ATLANTA, Ga.–Mississippi is not one of the 25 states reporting high flu activity, but the Magnolia State does have a lot of people heading into the ER or the doctor with flu-like symptoms.
The Centers for Disease Control in Atlanta reported 25 states with widespread flu activity. They were: Alabama, Alaska, Arkansas, Colorado, Connecticut, Georgia, Idaho, Illinois, Indiana, Kansas, Louisiana, Massachusetts, Minnesota, Nebraska, Nevada, New York, North Carolina, Oklahoma, Oregon, Pennsylvania, Texas, Utah, Virginia, Washington state and Wyoming, according to the CDC’s weekly flu advisory report, covering the week ending December 28.

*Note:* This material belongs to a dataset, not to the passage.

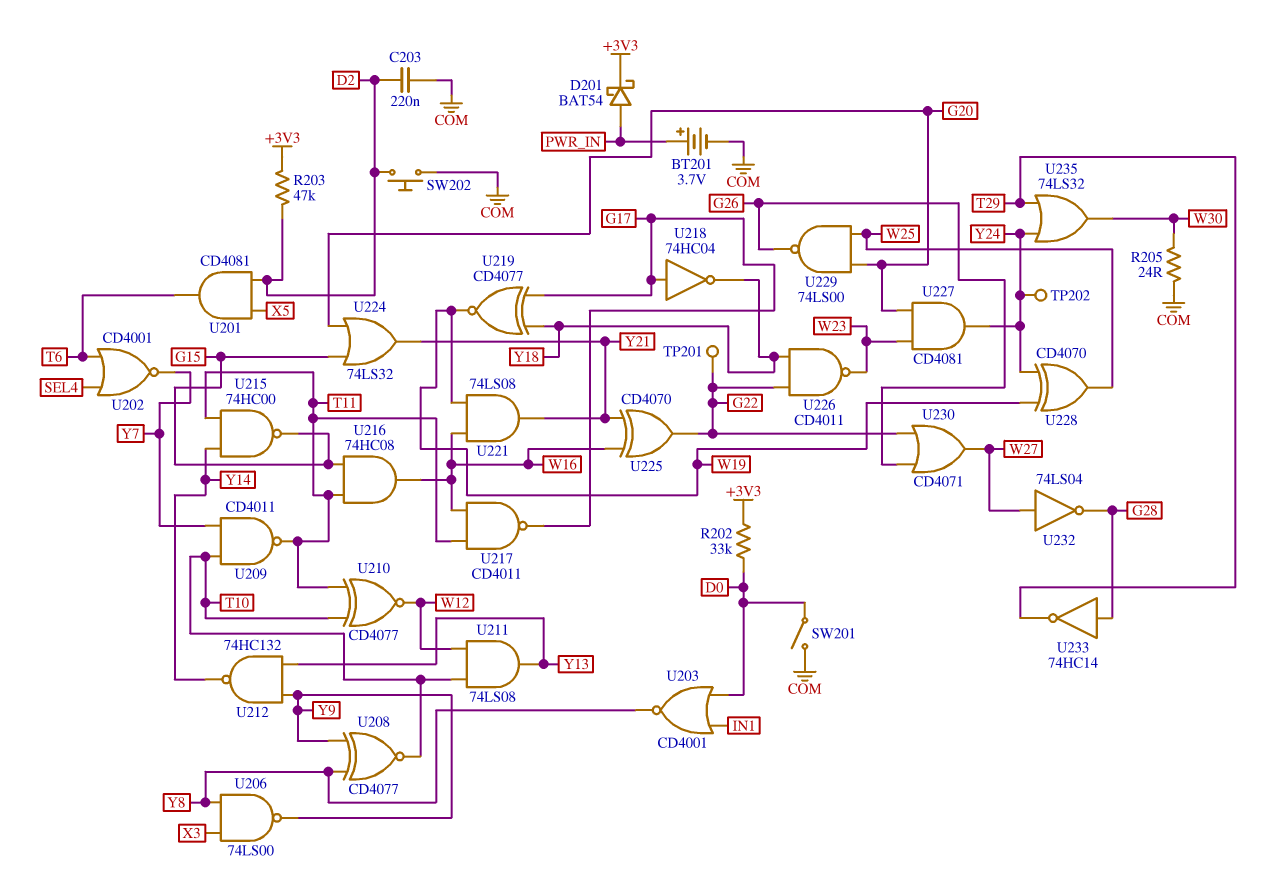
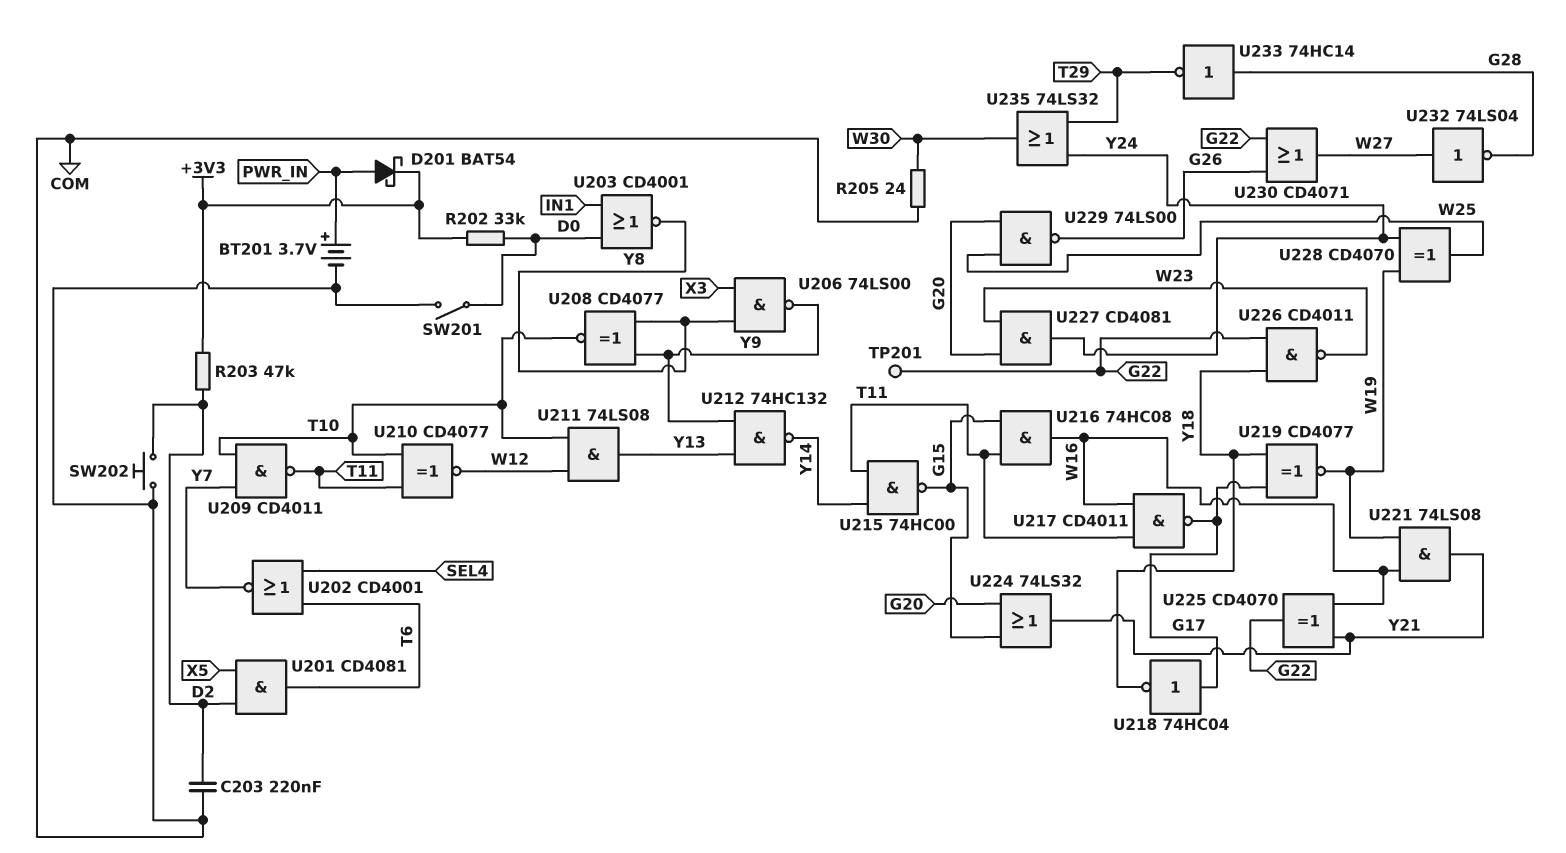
TP202: test point (Y24) -> none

“Widespread” means that more than 50 percent of counties in a state were reporting flu activity.
Where Mississippi came in in the CDC data was people reporting flu-like symptoms. You’ve seen it- coughing, serious sinus crud, hardly able to get out of bed, but it may or may not be the flu.
The season peaks in January and february and Mississippi has had a child die from the flu already so far this season. The CDC says H1N1 is the most common type of flu being reported. That’s the “swine flu”, if you remember the outbreak in 2009.
The CDC said this year’s vaccine covers that.
Last year, 381,000 people were hospitalized and 171 children died in what’s being called a relatively severe season.